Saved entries
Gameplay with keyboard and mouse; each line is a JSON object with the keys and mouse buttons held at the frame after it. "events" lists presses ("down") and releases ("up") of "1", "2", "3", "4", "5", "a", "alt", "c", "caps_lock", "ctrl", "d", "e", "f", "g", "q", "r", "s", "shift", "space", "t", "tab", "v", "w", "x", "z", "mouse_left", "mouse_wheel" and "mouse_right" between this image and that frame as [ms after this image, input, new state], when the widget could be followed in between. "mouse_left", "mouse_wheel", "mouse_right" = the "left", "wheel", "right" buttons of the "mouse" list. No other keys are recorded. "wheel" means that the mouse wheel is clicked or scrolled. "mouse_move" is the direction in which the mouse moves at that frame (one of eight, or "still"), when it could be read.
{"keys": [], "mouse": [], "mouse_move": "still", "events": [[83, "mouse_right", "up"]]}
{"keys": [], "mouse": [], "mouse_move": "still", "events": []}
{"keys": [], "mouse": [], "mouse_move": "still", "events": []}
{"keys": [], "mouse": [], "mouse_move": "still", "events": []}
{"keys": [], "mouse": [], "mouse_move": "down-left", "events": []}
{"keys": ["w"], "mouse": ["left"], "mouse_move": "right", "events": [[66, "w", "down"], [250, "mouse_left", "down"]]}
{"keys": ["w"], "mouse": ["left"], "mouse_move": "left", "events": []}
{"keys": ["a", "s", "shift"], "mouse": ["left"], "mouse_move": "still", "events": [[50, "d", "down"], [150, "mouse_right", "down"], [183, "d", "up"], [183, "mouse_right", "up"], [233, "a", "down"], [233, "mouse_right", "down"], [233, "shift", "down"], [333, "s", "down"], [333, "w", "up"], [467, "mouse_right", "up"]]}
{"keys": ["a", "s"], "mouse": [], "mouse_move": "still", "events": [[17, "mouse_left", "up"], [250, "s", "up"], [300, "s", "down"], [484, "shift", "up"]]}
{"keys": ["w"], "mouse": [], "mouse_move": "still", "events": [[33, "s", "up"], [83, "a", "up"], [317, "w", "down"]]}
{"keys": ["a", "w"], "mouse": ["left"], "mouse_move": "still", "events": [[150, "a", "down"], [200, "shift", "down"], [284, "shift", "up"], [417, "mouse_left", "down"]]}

### Aim of the exercise
Output the entire data exactly, line for line.

### Solved problem
Gameplay with keyboard and mouse; each line is a JSON object with the keys and mouse buttons held at the frame after it. "events" lists presses ("down") and releases ("up") of "1", "2", "3", "4", "5", "a", "alt", "c", "caps_lock", "ctrl", "d", "e", "f", "g", "q", "r", "s", "shift", "space", "t", "tab", "v", "w", "x", "z", "mouse_left", "mouse_wheel" and "mouse_right" between this image and that frame as [ms after this image, input, new state], when the widget could be followed in between. "mouse_left", "mouse_wheel", "mouse_right" = the "left", "wheel", "right" buttons of the "mouse" list. No other keys are recorded. "wheel" means that the mouse wheel is clicked or scrolled. "mouse_move" is the direction in which the mouse moves at that frame (one of eight, or "still"), when it could be read.
{"keys": [], "mouse": [], "mouse_move": "still", "events": [[83, "mouse_right", "up"]]}
{"keys": [], "mouse": [], "mouse_move": "still", "events": []}
{"keys": [], "mouse": [], "mouse_move": "still", "events": []}
{"keys": [], "mouse": [], "mouse_move": "still", "events": []}
{"keys": [], "mouse": [], "mouse_move": "down-left", "events": []}
{"keys": ["w"], "mouse": ["left"], "mouse_move": "right", "events": [[66, "w", "down"], [250, "mouse_left", "down"]]}
{"keys": ["w"], "mouse": ["left"], "mouse_move": "left", "events": []}
{"keys": ["a", "s", "shift"], "mouse": ["left"], "mouse_move": "still", "events": [[50, "d", "down"], [150, "mouse_right", "down"], [183, "d", "up"], [183, "mouse_right", "up"], [233, "a", "down"], [233, "mouse_right", "down"], [233, "shift", "down"], [333, "s", "down"], [333, "w", "up"], [467, "mouse_right", "up"]]}
{"keys": ["a", "s"], "mouse": [], "mouse_move": "still", "events": [[17, "mouse_left", "up"], [250, "s", "up"], [300, "s", "down"], [484, "shift", "up"]]}
{"keys": ["w"], "mouse": [], "mouse_move": "still", "events": [[33, "s", "up"], [83, "a", "up"], [317, "w", "down"]]}
{"keys": ["a", "w"], "mouse": ["left"], "mouse_move": "still", "events": [[150, "a", "down"], [200, "shift", "down"], [284, "shift", "up"], [417, "mouse_left", "down"]]}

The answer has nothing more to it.